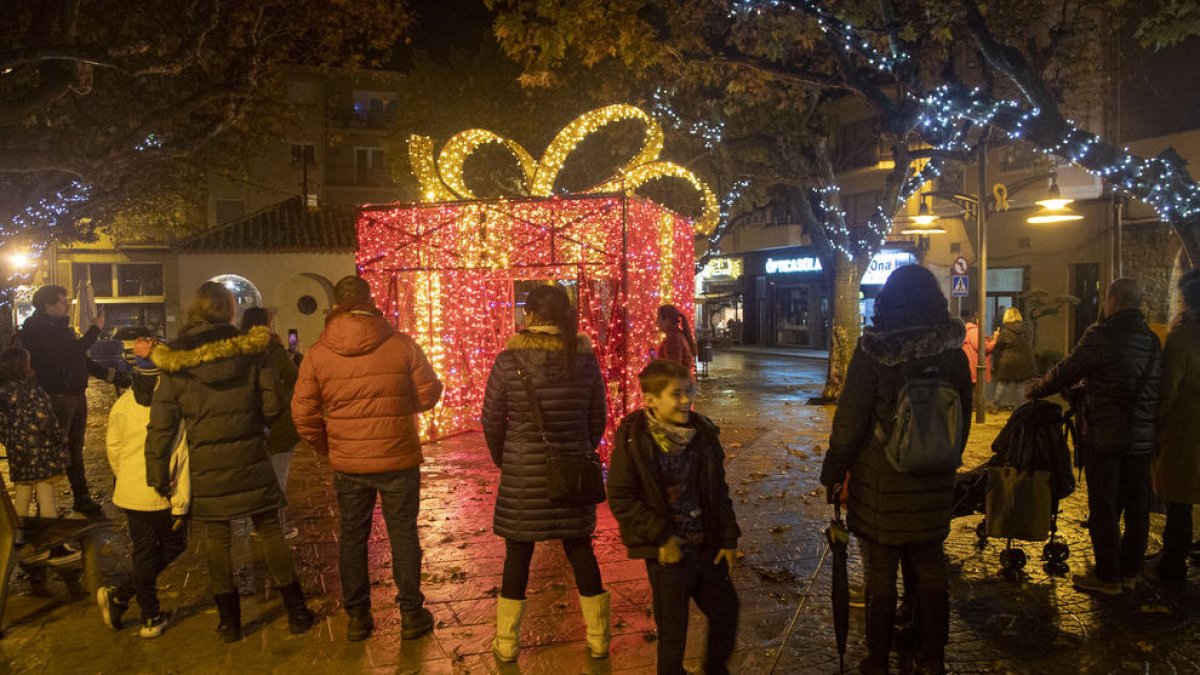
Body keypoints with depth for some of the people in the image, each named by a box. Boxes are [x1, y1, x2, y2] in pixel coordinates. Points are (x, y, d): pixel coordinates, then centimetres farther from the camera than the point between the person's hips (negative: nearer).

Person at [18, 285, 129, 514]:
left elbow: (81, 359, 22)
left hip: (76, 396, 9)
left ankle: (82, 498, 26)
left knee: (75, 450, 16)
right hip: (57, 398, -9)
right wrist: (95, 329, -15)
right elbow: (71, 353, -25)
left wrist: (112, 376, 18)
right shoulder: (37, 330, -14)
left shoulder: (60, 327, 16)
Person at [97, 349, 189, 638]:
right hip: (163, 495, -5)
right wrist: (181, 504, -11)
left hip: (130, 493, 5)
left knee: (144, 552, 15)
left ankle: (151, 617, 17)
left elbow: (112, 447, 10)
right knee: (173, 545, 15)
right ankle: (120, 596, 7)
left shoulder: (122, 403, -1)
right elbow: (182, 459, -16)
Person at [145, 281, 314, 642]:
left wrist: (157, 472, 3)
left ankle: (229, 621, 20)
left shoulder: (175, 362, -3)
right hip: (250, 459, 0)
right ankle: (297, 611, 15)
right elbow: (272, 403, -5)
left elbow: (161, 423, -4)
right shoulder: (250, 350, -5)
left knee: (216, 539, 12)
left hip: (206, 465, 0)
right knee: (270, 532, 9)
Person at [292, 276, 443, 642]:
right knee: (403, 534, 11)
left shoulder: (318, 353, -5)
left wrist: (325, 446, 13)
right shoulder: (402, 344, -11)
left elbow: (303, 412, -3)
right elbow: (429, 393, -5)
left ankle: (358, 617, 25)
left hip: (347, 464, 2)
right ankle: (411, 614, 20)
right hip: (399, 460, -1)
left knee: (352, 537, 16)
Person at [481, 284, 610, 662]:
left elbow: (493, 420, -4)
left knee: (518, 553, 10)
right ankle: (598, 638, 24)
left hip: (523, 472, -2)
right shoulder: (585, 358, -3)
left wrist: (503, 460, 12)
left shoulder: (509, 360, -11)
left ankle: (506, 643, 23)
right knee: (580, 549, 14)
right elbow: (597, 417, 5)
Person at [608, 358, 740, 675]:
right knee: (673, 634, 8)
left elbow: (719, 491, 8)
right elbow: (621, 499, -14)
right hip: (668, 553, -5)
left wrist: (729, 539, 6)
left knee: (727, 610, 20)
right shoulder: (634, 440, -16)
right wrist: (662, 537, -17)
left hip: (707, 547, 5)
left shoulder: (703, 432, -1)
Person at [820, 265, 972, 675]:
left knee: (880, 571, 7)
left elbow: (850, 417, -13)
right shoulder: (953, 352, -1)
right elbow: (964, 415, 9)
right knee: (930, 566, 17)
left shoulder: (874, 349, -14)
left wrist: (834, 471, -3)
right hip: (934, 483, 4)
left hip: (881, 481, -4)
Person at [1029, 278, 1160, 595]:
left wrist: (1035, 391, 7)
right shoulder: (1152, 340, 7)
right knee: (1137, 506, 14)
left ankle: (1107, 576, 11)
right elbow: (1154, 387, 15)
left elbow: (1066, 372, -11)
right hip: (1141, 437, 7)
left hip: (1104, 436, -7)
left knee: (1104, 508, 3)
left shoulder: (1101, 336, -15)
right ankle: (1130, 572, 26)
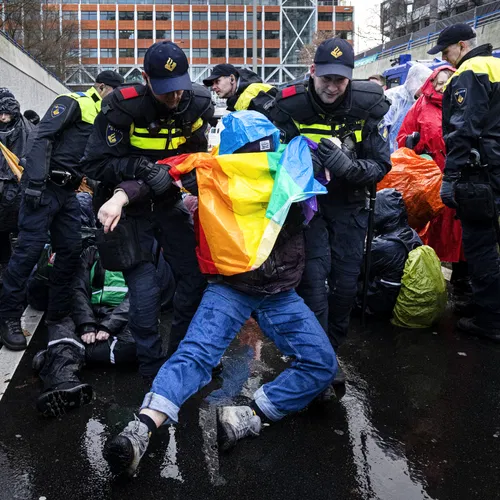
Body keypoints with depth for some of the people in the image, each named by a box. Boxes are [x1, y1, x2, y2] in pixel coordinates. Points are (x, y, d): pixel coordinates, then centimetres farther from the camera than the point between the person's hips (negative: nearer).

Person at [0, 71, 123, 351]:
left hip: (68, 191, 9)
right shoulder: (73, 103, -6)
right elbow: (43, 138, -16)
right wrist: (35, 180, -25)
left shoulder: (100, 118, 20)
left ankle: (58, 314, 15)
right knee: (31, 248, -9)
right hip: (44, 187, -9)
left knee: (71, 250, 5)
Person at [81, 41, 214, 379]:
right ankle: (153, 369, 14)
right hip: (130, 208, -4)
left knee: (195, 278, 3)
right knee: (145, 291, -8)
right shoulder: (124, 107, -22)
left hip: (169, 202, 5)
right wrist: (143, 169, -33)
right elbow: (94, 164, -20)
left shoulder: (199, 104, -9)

§ Goal of the exercise
Copy out all of the entries above word for word, but leave the pictures out.

§ Worked solution
Body keypoints with depth for some of the people in the image, each named by a box. Boxes are [x1, y1, x2, y2] in pixel coordinates. Points are (x, y, d): pixel coordinates, then centimetres farther from the camera than the point between the person's hips (negative: nearer).

Person at [18, 285, 129, 514]:
left elbow: (81, 359, 22)
left hip: (76, 396, 9)
left ankle: (82, 498, 26)
left knee: (75, 450, 16)
right hip: (57, 398, -9)
right wrist: (95, 329, -15)
right elbow: (71, 353, -25)
left wrist: (112, 376, 18)
right shoulder: (37, 330, -14)
left shoulder: (60, 327, 16)
Person at [97, 349, 189, 638]:
right hip: (163, 495, -5)
right wrist: (181, 504, -11)
left hip: (130, 493, 5)
left knee: (144, 552, 15)
left ankle: (151, 617, 17)
left elbow: (112, 447, 10)
right knee: (173, 545, 15)
right ankle: (120, 596, 7)
left shoulder: (122, 403, -1)
right elbow: (182, 459, -16)
Person at [145, 281, 314, 642]:
left wrist: (157, 472, 3)
left ankle: (229, 621, 20)
left shoulder: (175, 362, -3)
right hip: (250, 459, 0)
right ankle: (297, 611, 15)
right elbow: (272, 403, -5)
left elbow: (161, 423, -4)
right shoulder: (250, 350, -5)
left knee: (216, 539, 12)
left hip: (206, 465, 0)
right knee: (270, 532, 9)
Person at [292, 276, 443, 642]:
right knee: (403, 534, 11)
left shoulder: (318, 353, -5)
left wrist: (325, 446, 13)
right shoulder: (402, 344, -11)
left elbow: (303, 412, -3)
right elbow: (429, 393, -5)
left ankle: (358, 617, 25)
left hip: (347, 464, 2)
right ankle: (411, 614, 20)
right hip: (399, 460, -1)
left knee: (352, 537, 16)
Person at [481, 284, 610, 662]:
left elbow: (493, 420, -4)
left knee: (518, 553, 10)
right ankle: (598, 638, 24)
left hip: (523, 472, -2)
right shoulder: (585, 358, -3)
left wrist: (503, 460, 12)
left shoulder: (509, 360, -11)
left ankle: (506, 643, 23)
right knee: (580, 549, 14)
right elbow: (597, 417, 5)
Person at [608, 358, 740, 675]:
right knee: (673, 634, 8)
left elbow: (719, 491, 8)
right elbow: (621, 499, -14)
right hip: (668, 553, -5)
left wrist: (729, 539, 6)
left knee: (727, 610, 20)
right shoulder: (634, 440, -16)
right wrist: (662, 537, -17)
left hip: (707, 547, 5)
left shoulder: (703, 432, -1)
Person at [820, 265, 972, 675]:
left knee: (880, 571, 7)
left elbow: (850, 417, -13)
right shoulder: (953, 352, -1)
right elbow: (964, 415, 9)
right knee: (930, 566, 17)
left shoulder: (874, 349, -14)
left wrist: (834, 471, -3)
right hip: (934, 483, 4)
left hip: (881, 481, -4)
Person at [1029, 278, 1160, 595]:
left wrist: (1035, 391, 7)
right shoulder: (1152, 340, 7)
right knee: (1137, 506, 14)
left ankle: (1107, 576, 11)
right elbow: (1154, 387, 15)
left elbow: (1066, 372, -11)
right hip: (1141, 437, 7)
left hip: (1104, 436, -7)
left knee: (1104, 508, 3)
left shoulder: (1101, 336, -15)
right ankle: (1130, 572, 26)
Body keypoints with depth for some of the people in the image, each named by a box. Boxes are [x1, y1, x2, y2] in pixel coordinates. Points are (x, y, d): pixel coordinates, then centimetres farther from the camera than the point between the person's hips (negative: nearer).

Person at [0, 71, 123, 351]:
left hip: (68, 191, 9)
right shoulder: (73, 103, -6)
right elbow: (43, 138, -16)
right wrist: (35, 180, -25)
left shoulder: (100, 118, 20)
left ankle: (58, 314, 15)
right knee: (31, 248, -9)
right hip: (44, 187, -9)
left knee: (71, 250, 5)
Person at [81, 41, 214, 379]:
right ankle: (153, 369, 14)
right hip: (130, 208, -4)
left knee: (195, 278, 3)
right knee: (145, 291, -8)
right shoulder: (124, 107, -22)
left hip: (169, 202, 5)
right wrist: (143, 169, -33)
right elbow: (94, 164, -20)
left shoulder: (199, 104, -9)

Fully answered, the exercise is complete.